As always, Catherine Keener steers the boat—this time as a guilt-ridden upper middle class New Yorker, who purchases antique furniture from families of the recently deceased and turns around selling the same pieces for quadruple the price and more. This practice makes her conscience howl so she settles this by giving money to every homeless person she encounters. Enter her teenage daughter with bad skin, her elderly neighbor whose apartment she has purchased in order to make her own more spacious, and her husband with a midlife crisis and you’ve got the makings of a Holofcener gem. So the fact that all the pieces don’t always fall into place isn’t necessarily as frustrating as it may be in a tale that is about pieces falling into place. Instead this tale is about how the pieces sort of hang there and shift occasionally without warning. The fact that a lot of the plot relies heavily on key points that most people are too poor to understand is only a mild annoyance.
happythankyoumoreplease
dir. Josh Radner
I’m not saying that I didn’t enjoy this movie, because I did. Very much at times actually. I’m not saying it didn’t have its really great moments, because it did. Malin Ackerman actually was quite touching and inhabited a whole different kind of character. But what I question is the sheer amount of films about New York City coming out lately that never seem to have any gay characters or characters of color in the principal cast. Of course minorities are everywhere in these films—just look at the cops, the social workers, the waiters, the judges, the quirky side character. But that’s about it. It’s a bit frustrating, and makes you consider the perspective of those making the film.

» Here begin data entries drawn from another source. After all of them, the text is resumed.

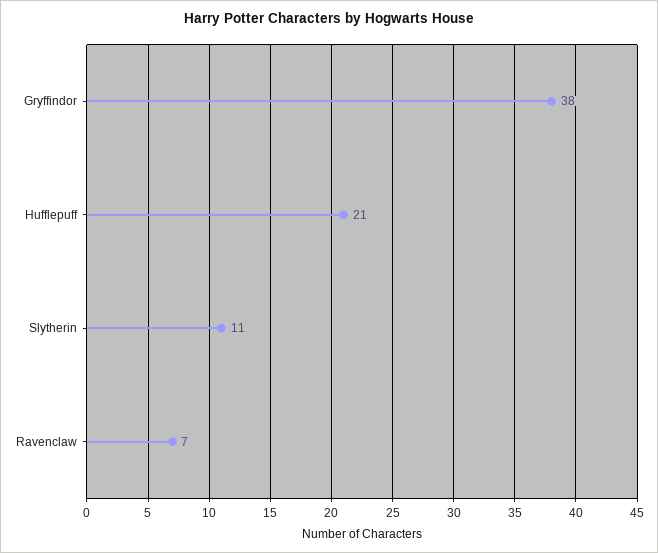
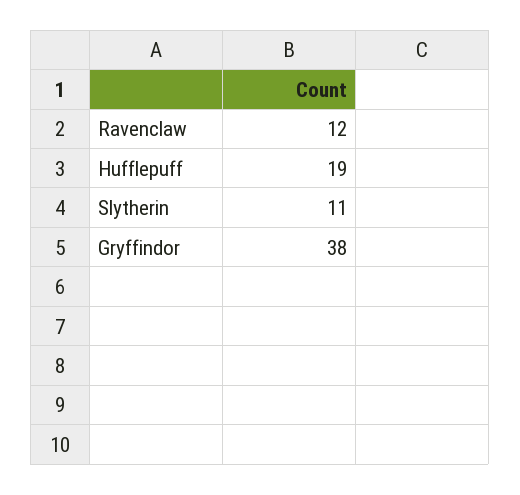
Hufflepuff: 21 -> 19
Ravenclaw: 7 -> 12

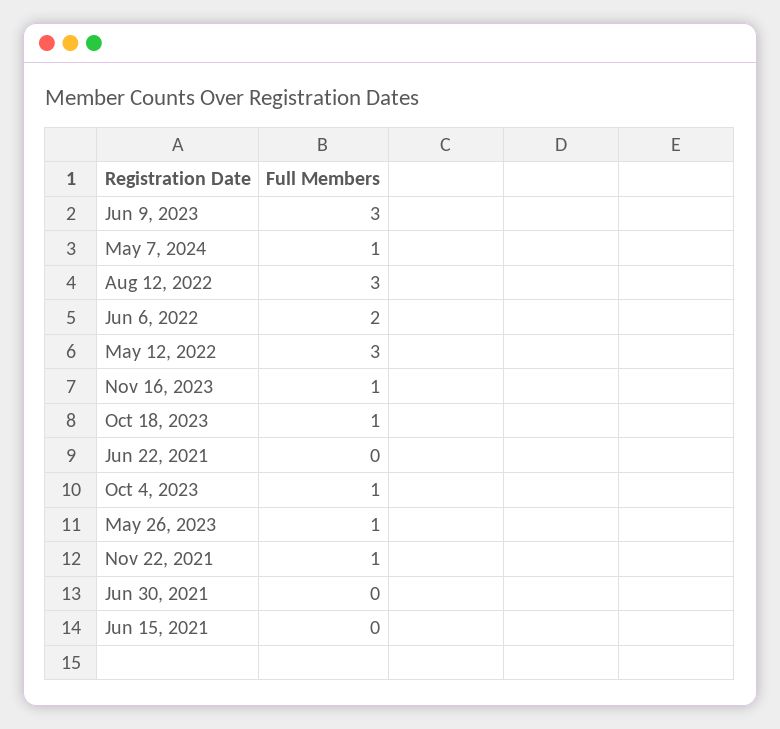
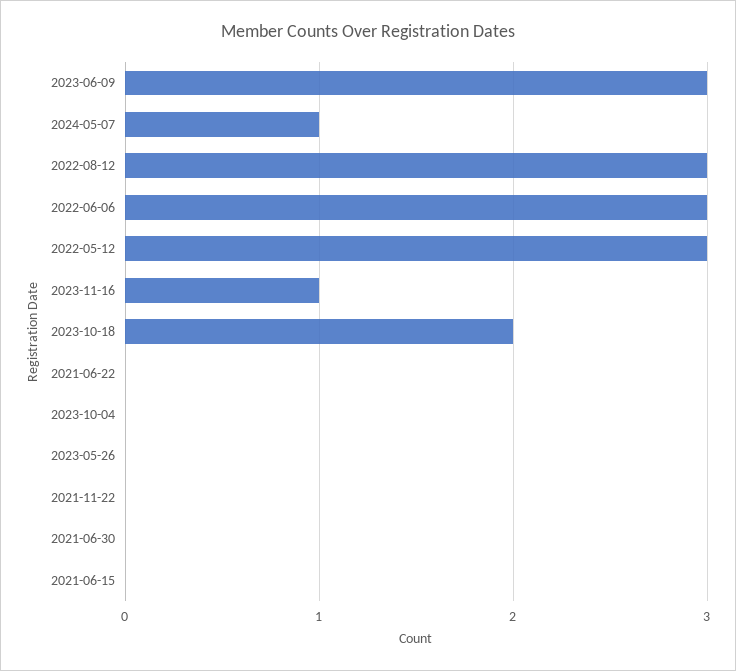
Jun 6, 2022: 2 -> 3
Oct 18, 2023: 1 -> 2
Oct 4, 2023: 1 -> 0
May 26, 2023: 1 -> 0
Nov 22, 2021: 1 -> 0

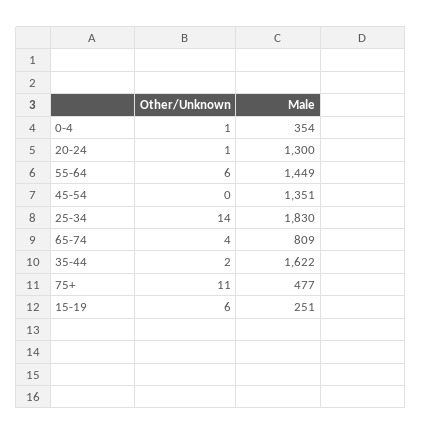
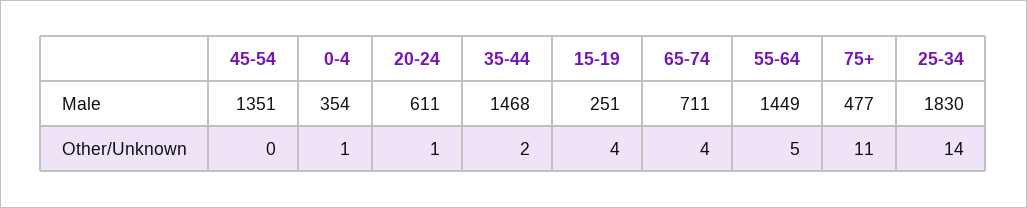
Male, 20-24: 1300 -> 611
Other/Unknown, 55-64: 6 -> 5
Male, 65-74: 809 -> 711
Male, 35-44: 1622 -> 1468
Other/Unknown, 15-19: 6 -> 4

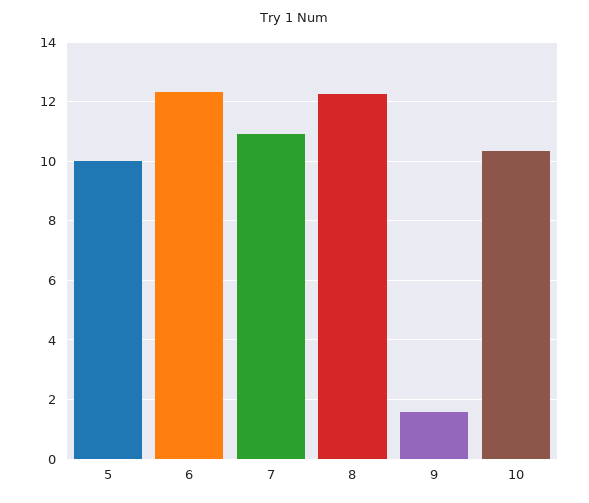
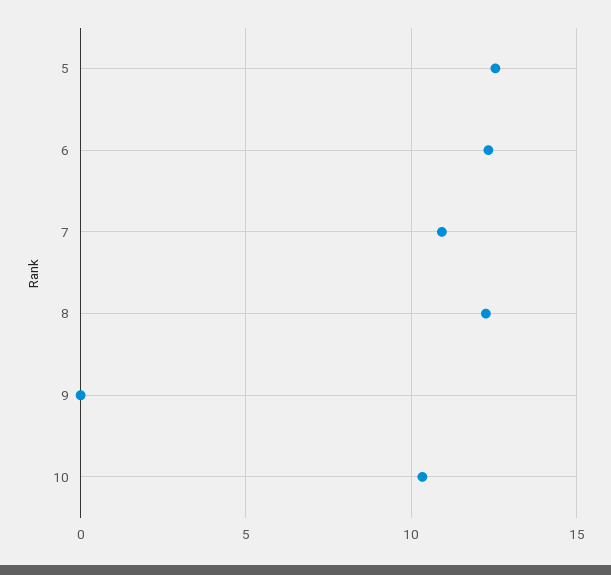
5: 10 -> 12.5
9: 1.5 -> 0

In this case, six late twenty-something New Yorkers attempt to navigate the city and their own relationship statuses, while holding their friends dear. Only this time it doesn’t star Jennifer Aniston! Instead, Josh Radnor directs himself in the lead role, a cheeky freelance writer who doesn’t seem to want to stop living the short story lifestyle in exchange for the novel. He meets a waitress named Mississippi—whose one dimensional character was described as “purposefully vague”—and a young boy lost on the subway with whom he has an instant connection. Young Michael Algieri is, naturally, the standout of this movie, and Josh Radnor doesn’t do a half bad job either. But had this movie even tried to show a true New York City with all it’s wonderful colors, it could only have benefited.